To prove the identity \(\cot \theta + \tan \theta \equiv 2 \csc 2\theta\), we start by expressing each term in terms of sine and cosine:

\(\cot \theta = \frac{\cos \theta}{\sin \theta}, \quad \tan \theta = \frac{\sin \theta}{\cos \theta}\)

Thus,

\(\cot \theta + \tan \theta = \frac{\cos \theta}{\sin \theta} + \frac{\sin \theta}{\cos \theta}\)

Combine the fractions:

\(\frac{\cos^2 \theta + \sin^2 \theta}{\sin \theta \cos \theta}\)

Using the Pythagorean identity \(\cos^2 \theta + \sin^2 \theta = 1\), we have:

\(\frac{1}{\sin \theta \cos \theta}\)

Now, express \(\csc 2\theta\):

\(\csc 2\theta = \frac{1}{\sin 2\theta}\)

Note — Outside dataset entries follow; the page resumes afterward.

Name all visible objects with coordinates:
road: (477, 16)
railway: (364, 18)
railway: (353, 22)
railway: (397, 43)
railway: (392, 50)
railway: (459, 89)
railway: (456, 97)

Using the double angle identity \(\sin 2\theta = 2 \sin \theta \cos \theta\), we get:

\(\csc 2\theta = \frac{1}{2 \sin \theta \cos \theta}\)

Therefore,

\(2 \csc 2\theta = \frac{2}{2 \sin \theta \cos \theta} = \frac{1}{\sin \theta \cos \theta}\)

Thus, \(\cot \theta + \tan \theta = 2 \csc 2\theta\), proving the identity.